Junior Deaver had never been much of a businessman and was a worse record keeper, but fortunately, his wife was very strong in both those areas. Junior’s construction company files were organized and easily accessible. Keeping one ear attuned for anyone coming, the man went through the files, which were conveniently arranged in chronological order. When he finished, he noted that he’d compiled a fairly lengthy list. One of these people had to be it.
He folded the list and put it away in his pocket and replaced all the files to their proper place. Then he left the way he’d come. As he returned to his truck, Priscilla Oxley drove past on her way back to the trailer with her tobacco and tonic. A lucky woman, he thought. Five minutes earlier and she would have been dead.

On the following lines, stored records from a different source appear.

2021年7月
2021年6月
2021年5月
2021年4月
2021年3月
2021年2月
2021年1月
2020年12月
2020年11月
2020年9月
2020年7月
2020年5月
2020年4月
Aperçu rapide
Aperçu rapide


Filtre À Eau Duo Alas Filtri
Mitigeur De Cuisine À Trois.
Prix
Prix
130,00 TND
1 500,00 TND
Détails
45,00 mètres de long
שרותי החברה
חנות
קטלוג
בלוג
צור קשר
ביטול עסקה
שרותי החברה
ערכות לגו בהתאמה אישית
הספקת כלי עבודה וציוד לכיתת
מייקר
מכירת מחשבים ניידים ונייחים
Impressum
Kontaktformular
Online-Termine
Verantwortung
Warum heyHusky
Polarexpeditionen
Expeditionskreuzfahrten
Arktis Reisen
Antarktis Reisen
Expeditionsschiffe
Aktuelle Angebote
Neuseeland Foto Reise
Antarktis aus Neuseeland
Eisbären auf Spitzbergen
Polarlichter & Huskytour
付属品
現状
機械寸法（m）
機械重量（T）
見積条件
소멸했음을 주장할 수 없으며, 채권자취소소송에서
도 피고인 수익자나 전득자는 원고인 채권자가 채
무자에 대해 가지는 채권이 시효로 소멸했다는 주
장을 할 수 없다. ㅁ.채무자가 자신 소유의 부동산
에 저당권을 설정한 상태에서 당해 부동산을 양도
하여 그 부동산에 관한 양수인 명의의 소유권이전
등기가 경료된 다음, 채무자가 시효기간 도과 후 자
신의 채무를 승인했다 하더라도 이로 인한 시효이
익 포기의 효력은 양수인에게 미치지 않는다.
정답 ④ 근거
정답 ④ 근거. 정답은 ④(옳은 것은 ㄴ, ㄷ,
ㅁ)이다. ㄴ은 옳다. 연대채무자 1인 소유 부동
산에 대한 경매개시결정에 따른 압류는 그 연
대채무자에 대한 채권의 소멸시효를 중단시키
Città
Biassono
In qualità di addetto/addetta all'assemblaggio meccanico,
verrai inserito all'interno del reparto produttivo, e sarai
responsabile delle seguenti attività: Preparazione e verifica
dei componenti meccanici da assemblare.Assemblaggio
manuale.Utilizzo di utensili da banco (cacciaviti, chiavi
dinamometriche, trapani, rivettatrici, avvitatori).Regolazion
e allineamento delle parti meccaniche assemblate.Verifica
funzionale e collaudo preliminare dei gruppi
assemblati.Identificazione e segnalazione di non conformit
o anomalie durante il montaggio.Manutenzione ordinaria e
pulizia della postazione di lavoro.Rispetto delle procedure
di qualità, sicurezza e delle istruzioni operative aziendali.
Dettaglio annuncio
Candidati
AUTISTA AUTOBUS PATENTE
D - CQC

He drove off, his precious list in his pocket. He thought about the burglary that had been unjustly blamed on Junior Deaver. He tried to recall every detail he’d heard of the crime. There was something there he was definitely missing. In the same vein he went over and over again the circumstances of Bobby’s death. Who was unaccounted for who might want the bastard dead? There were several possible suspects but no one he truly believed could have killed the old man. It would have taken nerve and knowledge, attributes he possessed in abundance and that he respected in others. He hoped for the day to be able to tell the impostor of his admiration, right before he slit his throat.
Perhaps he should have made Sally talk before he killed her. Yet what could she really have known? She was with Junior, she’d said. They’d had sex. She was a stupid woman who preferred spending her days with four-legged beasts and her nights with two-legged ones. She deserved the quick death she’d gotten. What’s one less Sally Wainwright on the planet anyway? he asked himself.